This week the European Central Bank (ECB) released a report on the lessons learnt from its prototyping exercise for the digital euro, and Amazon was fortunate to participate. Our aim in the exercise was to successfully deliver a front-end prototype of an ecommerce transaction and integrate it with the Eurosystem’s back-end infrastructure prototype, thus confirming that a potential digital euro could be smoothly integrated into the existing European payments landscape.
The prototyping exercise ran from July 2022 to February 2023. Although all developed protypes will be discarded in future phases, it is an important part of the investigation phase of the digital euro project, which was launched by the ECB and the euro area national central banks to ensure that central bank money remains accessible in the digital age.

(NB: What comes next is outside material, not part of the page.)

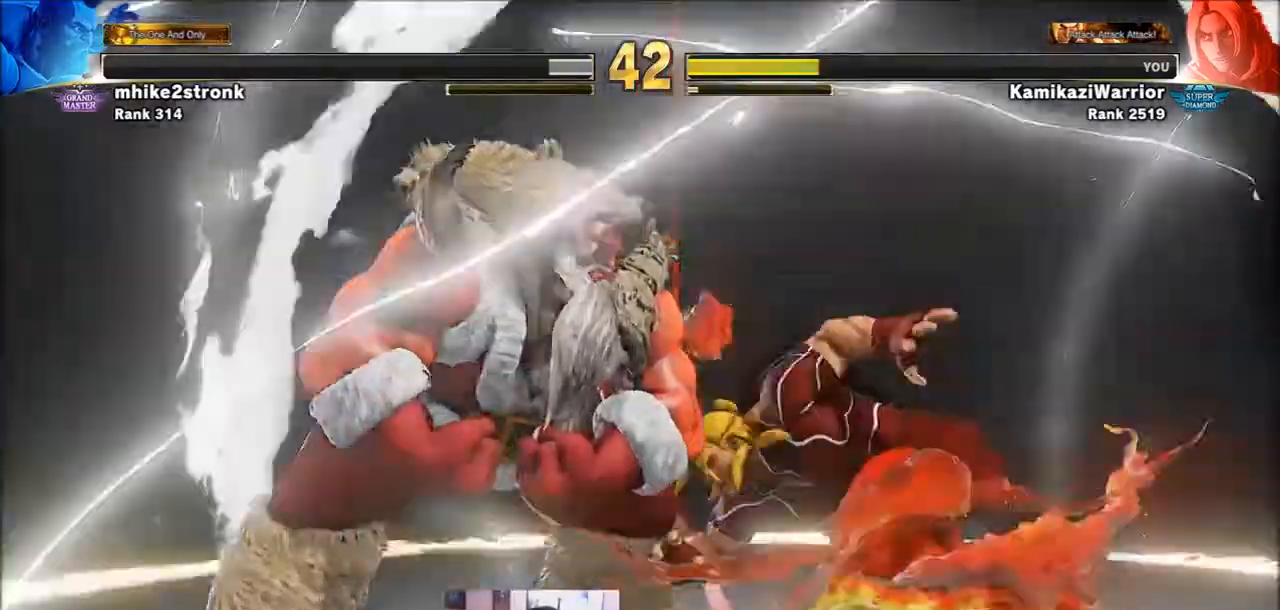
{"buttons": [], "left_stick": "right", "events": [[67, "left_stick", "right"], [101, "CROSS", "down"], [101, "L2", "down"], [101, "SQUARE", "down"], [134, "L2", "up"], [167, "CROSS", "up"], [167, "SQUARE", "up"], [267, "CROSS", "down"], [267, "SQUARE", "down"], [334, "SQUARE", "up"], [367, "SQUARE", "down"], [468, "CROSS", "up"], [468, "SQUARE", "up"]]}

At Amazon we were proud to have been part of this exercise, during which we were able to offer the ECB our expertise from an ecommerce payments perspective. We are invested in enabling modern, fast, and inexpensive payments for our customers, and we believe our customer obsession lends itself to maximising convenience, speed, and security. Our involvement in the project further illustrates our commitment to Europe, where we directly employ more than 200,000 people across the continent, support 225,000 European small and medium enterprises through our stores, and have spent €142 billion to grow Amazon across the EU since 2010.
We appreciate the ECB’s diligence in working with various stakeholders to ensure a digital euro works in practice, and we are optimistic that the new public infrastructure will deliver significant benefits to EU residents, merchants, and the broader EU economy.